# AUFGABENSTELLUNG
Beantworte die folgenden Fragen zum Artikel über Martina Mayr unten:
1. Wie viele Jahre war Martina Mayr als Volksschullehrerin aktiv?
2. Für welches Singen ist sie als Mitverantwortliche genannt?
3. An welchen Wettbewerben nahmen ihre Klassen teil?

# AUSGEWÄHLTER AUSZUG
Chronik

"Musik ist ein Lebenselexier"

Ihre Begeisterung für Musik gibt sie weiter. Martina Mayr legte bereits viele "Klangspuren".

Martina Mayr trägt unter anderem großen Anteil am Bischofshofener Adventsingen oder als Mitverantwortliche für das Amselsingen. SN/sw/riedler
Martina Mayr trägt unter anderem großen Anteil am Bischofshofener Adventsingen oder als Mitverantwortliche für das Amselsingen.

In Bischofshofen kennen Martina Mayr natürlich viele aus ihrer eigenen Schulzeit, immerhin war sie 40 Jahre als Volksschullehrerin aktiv und engagierte sich als solche für die musikalische Förderung aller Schüler. Ihre Klassen nahmen an Landes-Jugend-Singwettbewerben quer durch Österreich teil: "Der Chor ist eine soziale Gruppe und jeder stützt hier den anderen. Mir war es wichtig, dass immer alle Kinder teilnehmen konnten."

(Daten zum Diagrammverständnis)
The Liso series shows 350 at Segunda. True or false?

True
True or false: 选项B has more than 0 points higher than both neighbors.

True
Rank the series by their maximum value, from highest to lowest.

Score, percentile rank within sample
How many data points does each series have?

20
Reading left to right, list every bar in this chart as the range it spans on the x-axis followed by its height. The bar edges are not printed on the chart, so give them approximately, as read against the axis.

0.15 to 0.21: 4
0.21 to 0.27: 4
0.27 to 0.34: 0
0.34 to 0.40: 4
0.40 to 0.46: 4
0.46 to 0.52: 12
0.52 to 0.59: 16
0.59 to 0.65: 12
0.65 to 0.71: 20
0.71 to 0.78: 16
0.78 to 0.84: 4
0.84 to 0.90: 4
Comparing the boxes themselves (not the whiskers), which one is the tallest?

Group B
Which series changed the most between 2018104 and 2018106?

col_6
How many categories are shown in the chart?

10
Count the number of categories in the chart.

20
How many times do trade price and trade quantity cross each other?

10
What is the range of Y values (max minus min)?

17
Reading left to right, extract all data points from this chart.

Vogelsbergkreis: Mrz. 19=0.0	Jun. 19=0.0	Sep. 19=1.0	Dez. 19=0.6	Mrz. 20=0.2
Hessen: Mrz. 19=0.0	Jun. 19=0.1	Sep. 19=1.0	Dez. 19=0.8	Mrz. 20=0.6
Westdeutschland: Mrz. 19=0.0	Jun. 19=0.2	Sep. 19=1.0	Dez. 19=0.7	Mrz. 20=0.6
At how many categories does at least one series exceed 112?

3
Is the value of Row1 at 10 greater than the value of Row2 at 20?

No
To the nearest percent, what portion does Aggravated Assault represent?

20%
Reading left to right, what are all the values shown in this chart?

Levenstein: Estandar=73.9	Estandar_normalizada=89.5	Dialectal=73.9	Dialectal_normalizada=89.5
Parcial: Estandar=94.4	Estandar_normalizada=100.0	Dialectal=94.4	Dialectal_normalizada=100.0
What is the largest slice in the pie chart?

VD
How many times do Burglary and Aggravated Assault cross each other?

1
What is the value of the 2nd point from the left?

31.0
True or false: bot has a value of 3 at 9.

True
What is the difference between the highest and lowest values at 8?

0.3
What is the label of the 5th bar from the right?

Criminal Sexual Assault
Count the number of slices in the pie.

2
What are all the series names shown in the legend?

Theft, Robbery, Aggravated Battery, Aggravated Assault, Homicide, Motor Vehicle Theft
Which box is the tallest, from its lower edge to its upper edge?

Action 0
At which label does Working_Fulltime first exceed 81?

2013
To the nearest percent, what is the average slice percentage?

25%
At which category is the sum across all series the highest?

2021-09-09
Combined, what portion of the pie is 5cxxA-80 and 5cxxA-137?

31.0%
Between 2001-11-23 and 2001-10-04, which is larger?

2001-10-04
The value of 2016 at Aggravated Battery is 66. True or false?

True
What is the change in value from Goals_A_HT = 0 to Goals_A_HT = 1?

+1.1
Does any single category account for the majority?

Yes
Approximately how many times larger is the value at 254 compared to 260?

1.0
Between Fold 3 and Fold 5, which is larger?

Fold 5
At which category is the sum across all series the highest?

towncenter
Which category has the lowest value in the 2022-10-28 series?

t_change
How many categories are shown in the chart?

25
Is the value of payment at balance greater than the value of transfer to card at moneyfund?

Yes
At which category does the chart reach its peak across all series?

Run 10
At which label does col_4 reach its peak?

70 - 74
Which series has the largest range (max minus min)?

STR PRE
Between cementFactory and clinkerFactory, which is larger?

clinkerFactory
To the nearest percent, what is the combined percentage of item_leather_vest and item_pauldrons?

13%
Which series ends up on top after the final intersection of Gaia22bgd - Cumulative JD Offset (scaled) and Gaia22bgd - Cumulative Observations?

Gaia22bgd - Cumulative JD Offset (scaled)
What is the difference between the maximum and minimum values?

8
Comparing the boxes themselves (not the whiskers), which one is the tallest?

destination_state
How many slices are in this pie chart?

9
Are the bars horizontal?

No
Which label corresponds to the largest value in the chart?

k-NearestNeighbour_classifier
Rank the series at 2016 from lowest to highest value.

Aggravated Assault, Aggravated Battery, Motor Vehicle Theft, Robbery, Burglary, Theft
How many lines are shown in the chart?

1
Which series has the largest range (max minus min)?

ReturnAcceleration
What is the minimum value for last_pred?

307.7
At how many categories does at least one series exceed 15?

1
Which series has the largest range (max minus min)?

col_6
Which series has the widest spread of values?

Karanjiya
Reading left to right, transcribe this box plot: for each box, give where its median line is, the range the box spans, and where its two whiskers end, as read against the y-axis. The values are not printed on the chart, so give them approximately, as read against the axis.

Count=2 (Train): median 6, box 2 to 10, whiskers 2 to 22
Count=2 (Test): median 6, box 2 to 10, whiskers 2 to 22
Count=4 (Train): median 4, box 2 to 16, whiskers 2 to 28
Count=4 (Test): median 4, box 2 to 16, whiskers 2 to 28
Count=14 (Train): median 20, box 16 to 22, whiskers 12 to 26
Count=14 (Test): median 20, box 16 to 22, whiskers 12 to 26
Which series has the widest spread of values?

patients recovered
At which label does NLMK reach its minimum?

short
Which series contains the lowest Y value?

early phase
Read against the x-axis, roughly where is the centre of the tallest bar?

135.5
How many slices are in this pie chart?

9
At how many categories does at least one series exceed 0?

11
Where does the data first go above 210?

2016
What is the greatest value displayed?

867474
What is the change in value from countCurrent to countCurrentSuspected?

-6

# ERWARTETE ANTWORT
1. 40 Jahre.
2. Für das Amselsingen.
3. An Landes-Jugend-Singwettbewerben quer durch Österreich.